Op de hoek van de tafel ligt een puzzel. Op de doos zie ik dat het een puzzel is van een bloedbank. Een meisje en haar moeder staren naar de puzzel en leggen af en toe een stukje aan. Aangezien het voor ons nog wel even gaat duren, besluit ik om mee te gaan puzzelen. De twee hebben dat duidelijk vaker gedaan: per 20 stukjes van hen leg ik er ongeveer ééntje aan. Alle beetjes helpen. Ondertussen praten we over koetjes en kalfjes, het EK puzzelen (ga ik dus echt niet aan mee doen) en over de lange wachtrij. “Je zou maar een uur wachten om gekeurd te worden, om er dan achter te komen dat je vanavond geen bloed mag geven i.v.m. een lage ijzerwaarde ofzoiets. Dan kom je dus mooi voor niets!” We lachen erom.

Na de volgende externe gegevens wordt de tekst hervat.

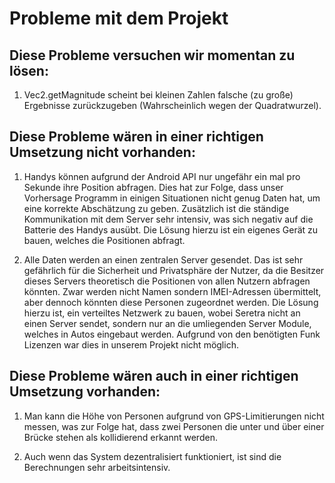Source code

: # Probleme mit dem Projekt

## Diese Probleme versuchen wir momentan zu lösen:
1. Vec2.getMagnitude scheint bei kleinen Zahlen falsche (zu große) Ergebnisse
zurückzugeben (Wahrscheinlich wegen der Quadratwurzel).

## Diese Probleme wären in einer richtigen Umsetzung nicht vorhanden:

1. Handys können aufgrund der Android API nur ungefähr ein mal pro Sekunde
ihre Position abfragen. Dies hat zur Folge, dass unser Vorhersage Programm in
einigen Situationen nicht genug Daten hat, um eine korrekte Abschätzung zu
geben. Zusätzlich ist die ständige Kommunikation mit dem Server sehr intensiv,
was sich negativ auf die Batterie des Handys ausübt.
Die Lösung hierzu ist ein eigenes Gerät zu bauen, welches die Positionen
abfragt.

2. Alle Daten werden an einen zentralen Server gesendet. Das ist sehr
gefährlich für die Sicherheit und Privatsphäre der Nutzer, da die Besitzer
dieses Servers theoretisch die Positionen von allen Nutzern abfragen könnten.
Zwar werden nicht Namen sondern IMEI-Adressen übermittelt, aber dennoch könnten
diese Personen zugeordnet werden. Die Lösung hierzu ist, ein verteiltes
Netzwerk zu bauen, wobei Seretra nicht an einen Server sendet, sondern nur an
die umliegenden Server Module, welches in Autos eingebaut werden. Aufgrund von
den benötigten Funk Lizenzen war dies in unserem Projekt nicht möglich.


## Diese Probleme wären auch in einer richtigen Umsetzung vorhanden:

1. Man kann die Höhe von Personen aufgrund von GPS-Limitierungen nicht messen,
was zur Folge hat, dass zwei Personen die unter und über einer Brücke stehen
als kollidierend erkannt werden.

2. Auch wenn das System dezentralisiert funktioniert, ist sind die Berechnungen
sehr arbeitsintensiv.
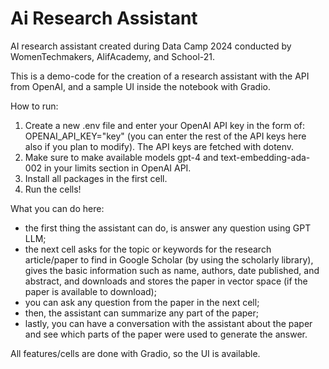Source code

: # Ai Research Assistant
AI research assistant created during Data Camp 2024 conducted by WomenTechmakers, AlifAcademy, and School-21.

This is a demo-code for the creation of a research assistant with the API from OpenAI, and a sample UI inside the notebook with Gradio. 

How to run:
1. Create a new .env file and enter your OpenAI API key in the form of: OPENAI_API_KEY="key" (you can enter the rest of the API keys here also if you plan to modify). The API keys are fetched with dotenv.
2. Make sure to make available models gpt-4 and text-embedding-ada-002 in your limits section in OpenAI API.
3. Install all packages in the first cell.
4. Run the cells!

What you can do here:
- the first thing the assistant can do, is answer any question using GPT LLM;
- the next cell asks for the topic or keywords for the research article/paper to find in Google Scholar (by using the scholarly library), gives the basic information such as name, authors, date published, and abstract, and downloads and stores the paper in vector space (if the paper is available to download);
- you can ask any question from the paper in the next cell;
- then, the assistant can summarize any part of the paper;
- lastly, you can have a conversation with the assistant about the paper and see which parts of the paper were used to generate the answer.

All features/cells are done with Gradio, so the UI is available.
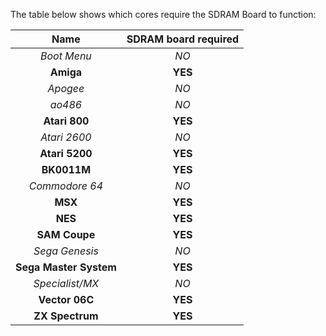 The table below shows which cores require the SDRAM Board to function:

| Name | SDRAM board required |
|:---:|:---:|
| _Boot Menu_ | _NO_ |
| **Amiga** | **YES**|
| _Apogee_ | _NO_|
| _ao486_ | _NO_|
| **Atari 800** | **YES**|
| _Atari 2600_ | _NO_|
| **Atari 5200** | **YES**|
| **BK0011M** | **YES** |
| _Commodore 64_ | _NO_|
| **MSX** | **YES**|
| **NES** | **YES**|
| **SAM Coupe** | **YES**|
| _Sega Genesis_ | _NO_|
| **Sega Master System** | **YES**|
| _Specialist/MX_ | _NO_|
| **Vector 06C** | **YES**|
| **ZX Spectrum** | **YES**|
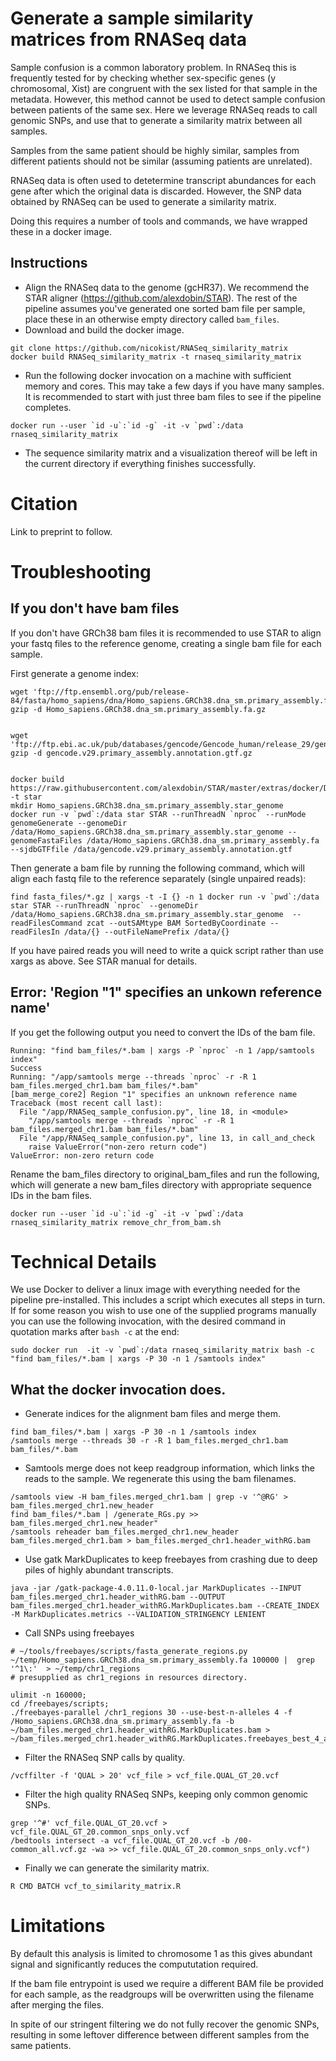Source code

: # Generate a sample similarity matrices from RNASeq data
Sample confusion is a common laboratory problem. In RNASeq this is frequently tested for by checking whether sex-specific genes (y chromosomal, Xist) are congruent with the sex listed for that sample in the metadata. However, this method cannot be used to detect sample confusion between patients of the same sex. Here we leverage RNASeq reads to call genomic SNPs, and use that to generate a similarity matrix between all samples. 

Samples from the same patient should be highly similar, samples from different patients should not be similar (assuming patients are unrelated).

RNASeq data is often used to detetermine transcript abundances for each gene after which the original data is discarded. However, the SNP data obtained by RNASeq can be used to generate a similarity matrix.

Doing this requires a number of tools and commands, we have wrapped these in a docker image. 

## Instructions
- Align the RNASeq data to the genome (gcHR37). We recommend the STAR aligner (https://github.com/alexdobin/STAR). The rest of the pipeline assumes you've generated one sorted bam file per sample, place these in an otherwise empty directory called `bam_files`. 
- Download and build the docker image.
```
git clone https://github.com/nicokist/RNASeq_similarity_matrix
docker build RNASeq_similarity_matrix -t rnaseq_similarity_matrix
```
- Run the following docker invocation on a machine with sufficient memory and cores. This may take a few days if you have many samples. It is recommended to start with just three bam files to see if the pipeline completes.
```
docker run --user `id -u`:`id -g` -it -v `pwd`:/data rnaseq_similarity_matrix
```
- The sequence similarity matrix and a visualization thereof will be left in the current directory if everything finishes successfully.

# Citation
Link to preprint to follow.

# Troubleshooting
## If you don't have bam files
If you don't have GRCh38 bam files it is recommended to use STAR to align your fastq files to the reference genome, creating a single bam file for each sample.

First generate a genome index:
```
wget 'ftp://ftp.ensembl.org/pub/release-84/fasta/homo_sapiens/dna/Homo_sapiens.GRCh38.dna_sm.primary_assembly.fa.gz'
gzip -d Homo_sapiens.GRCh38.dna_sm.primary_assembly.fa.gz


wget 'ftp://ftp.ebi.ac.uk/pub/databases/gencode/Gencode_human/release_29/gencode.v29.primary_assembly.annotation.gtf.gz'
gzip -d gencode.v29.primary_assembly.annotation.gtf.gz


docker build https://raw.githubusercontent.com/alexdobin/STAR/master/extras/docker/Dockerfile -t star
mkdir Homo_sapiens.GRCh38.dna_sm.primary_assembly.star_genome
docker run -v `pwd`:/data star STAR --runThreadN `nproc` --runMode genomeGenerate --genomeDir /data/Homo_sapiens.GRCh38.dna_sm.primary_assembly.star_genome --genomeFastaFiles /data/Homo_sapiens.GRCh38.dna_sm.primary_assembly.fa --sjdbGTFfile /data/gencode.v29.primary_assembly.annotation.gtf
```

Then generate a bam file by running the following command, which will align each fastq file to the reference separately (single unpaired reads):
```
find fasta_files/*.gz | xargs -t -I {} -n 1 docker run -v `pwd`:/data star STAR --runThreadN `nproc` --genomeDir /data/Homo_sapiens.GRCh38.dna_sm.primary_assembly.star_genome  --readFilesCommand zcat --outSAMtype BAM SortedByCoordinate --readFilesIn /data/{} --outFileNamePrefix /data/{}

```

If you have paired reads you will need to write a quick script rather than use xargs as above. See STAR manual for details.


## Error: 'Region "1" specifies an unkown reference name'
If you get the following output you need to convert the IDs of the bam file.

```
Running: "find bam_files/*.bam | xargs -P `nproc` -n 1 /app/samtools index"
Success
Running: "/app/samtools merge --threads `nproc` -r -R 1 bam_files.merged_chr1.bam bam_files/*.bam"
[bam_merge_core2] Region "1" specifies an unknown reference name
Traceback (most recent call last):
  File "/app/RNASeq_sample_confusion.py", line 18, in <module>
    "/app/samtools merge --threads `nproc` -r -R 1 bam_files.merged_chr1.bam bam_files/*.bam"
  File "/app/RNASeq_sample_confusion.py", line 13, in call_and_check
    raise ValueError("non-zero return code")
ValueError: non-zero return code
```

Rename the bam_files directory to original_bam_files and run the following, which will generate a new bam_files directory with appropriate sequence IDs in the bam files.

```
docker run --user `id -u`:`id -g` -it -v `pwd`:/data rnaseq_similarity_matrix remove_chr_from_bam.sh
```

# Technical Details
We use Docker to deliver a linux image with everything needed for the pipeline pre-installed. This includes a script which executes all steps in turn. If for some reason you wish to use one of the supplied programs manually you can use the following invocation, with the desired command in quotation marks after `bash -c` at the end:

```
sudo docker run  -it -v `pwd`:/data rnaseq_similarity_matrix bash -c "find bam_files/*.bam | xargs -P 30 -n 1 /samtools index"
```

## What the docker invocation does.
- Generate indices for the alignment bam files and merge them.

```
find bam_files/*.bam | xargs -P 30 -n 1 /samtools index
/samtools merge --threads 30 -r -R 1 bam_files.merged_chr1.bam bam_files/*.bam
```

- Samtools merge does not keep readgroup information, which links the reads to the sample. We regenerate this using the bam filenames.

```
/samtools view -H bam_files.merged_chr1.bam | grep -v '^@RG' > bam_files.merged_chr1.new_header
find bam_files/*.bam | /generate_RGs.py >> bam_files.merged_chr1.new_header"
/samtools reheader bam_files.merged_chr1.new_header bam_files.merged_chr1.bam > bam_files.merged_chr1.header_withRG.bam
```
 - Use gatk MarkDuplicates to keep freebayes from crashing due to deep piles of highly abundant transcripts.

```
java -jar /gatk-package-4.0.11.0-local.jar MarkDuplicates --INPUT bam_files.merged_chr1.header_withRG.bam --OUTPUT bam_files.merged_chr1.header_withRG.MarkDuplicates.bam --CREATE_INDEX -M MarkDuplicates.metrics --VALIDATION_STRINGENCY LENIENT
```
 
- Call SNPs using freebayes

```
# ~/tools/freebayes/scripts/fasta_generate_regions.py ~/temp/Homo_sapiens.GRCh38.dna_sm.primary_assembly.fa 100000 |  grep '^1\:'  > ~/temp/chr1_regions
# presupplied as chr1_regions in resources directory.

ulimit -n 160000; 
cd /freebayes/scripts; 
./freebayes-parallel /chr1_regions 30 --use-best-n-alleles 4 -f /Homo_sapiens.GRCh38.dna_sm.primary_assembly.fa -b ~/bam_files.merged_chr1.header_withRG.MarkDuplicates.bam > ~/bam_files.merged_chr1.header_withRG.MarkDuplicates.freebayes_best_4_alleles.vcf;
```

- Filter the RNASeq SNP calls by quality.

```
/vcffilter -f 'QUAL > 20' vcf_file > vcf_file.QUAL_GT_20.vcf
```

- Filter the high quality RNASeq SNPs, keeping only common genomic SNPs.

```
grep '^#' vcf_file.QUAL_GT_20.vcf > vcf_file.QUAL_GT_20.common_snps_only.vcf
/bedtools intersect -a vcf_file.QUAL_GT_20.vcf -b /00-common_all.vcf.gz -wa >> vcf_file.QUAL_GT_20.common_snps_only.vcf")
```

- Finally we can generate the similarity matrix.

```
R CMD BATCH vcf_to_similarity_matrix.R
```



# Limitations
By default this analysis is limited to chromosome 1 as this gives abundant signal and significantly reduces the compututation required.

If the bam file entrypoint is used we require a different BAM file be provided for each sample, as the readgroups will be overwritten using the filename after merging the files.

In spite of our stringent filtering we do not fully recover the genomic SNPs, resulting in some leftover difference between different samples from the same patients.
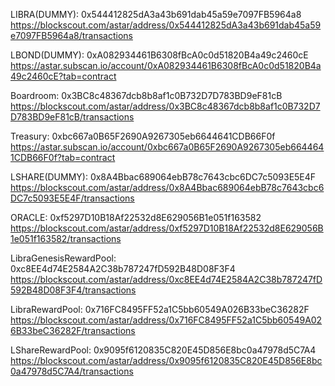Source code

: 
LIBRA(DUMMY):
0x544412825dA3a43b691dab45a59e7097FB5964a8
https://blockscout.com/astar/address/0x544412825dA3a43b691dab45a59e7097FB5964a8/transactions

LBOND(DUMMY):
0xA082934461B6308fBcA0c0d51820B4a49c2460cE
https://astar.subscan.io/account/0xA082934461B6308fBcA0c0d51820B4a49c2460cE?tab=contract

Boardroom:
0x3BC8c48367dcb8b8af1c0B732D7D783BD9eF81cB
https://blockscout.com/astar/address/0x3BC8c48367dcb8b8af1c0B732D7D783BD9eF81cB/transactions

Treasury:
0xbc667a0B65F2690A9267305eb6644641CDB66F0f
https://astar.subscan.io/account/0xbc667a0B65F2690A9267305eb6644641CDB66F0f?tab=contract

LSHARE(DUMMY):
0x8A4Bbac689064ebB78c7643cbc6DC7c5093E5E4F
https://blockscout.com/astar/address/0x8A4Bbac689064ebB78c7643cbc6DC7c5093E5E4F/transactions

ORACLE:
0xf5297D10B18Af22532d8E629056B1e051f163582
https://blockscout.com/astar/address/0xf5297D10B18Af22532d8E629056B1e051f163582/transactions

LibraGenesisRewardPool:
0xc8EE4d74E2584A2C38b787247fD592B48D08F3F4
https://blockscout.com/astar/address/0xc8EE4d74E2584A2C38b787247fD592B48D08F3F4/transactions

LibraRewardPool:
0x716FC8495FF52a1C5bb60549A026B33beC36282F
https://blockscout.com/astar/address/0x716FC8495FF52a1C5bb60549A026B33beC36282F/transactions

LShareRewardPool:
0x9095f6120835C820E45D856E8bc0a47978d5C7A4
https://blockscout.com/astar/address/0x9095f6120835C820E45D856E8bc0a47978d5C7A4/transactions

Wanneer de puzzel af is (okee, hij was al aardig op weg) wordt Thomas eindelijk omgeroepen. De keuring is gelukkig in orde, dus hij mag naar een ‘doneerstoel’. Ongeveer tien minuten later is hij klaar, dus we lopen opnieuw naar de ruimte zodat Thomas zijn suiker even kan aanvullen met een speculaasje. Dan zien we het puzzelmeisje met haar moeder naar buiten lopen. Ze kijkt me sip aan en doet haar duim omlaag. Gelukkig hadden we de puzzel nog, heeft ze toch niet helemaal voor niets gewacht.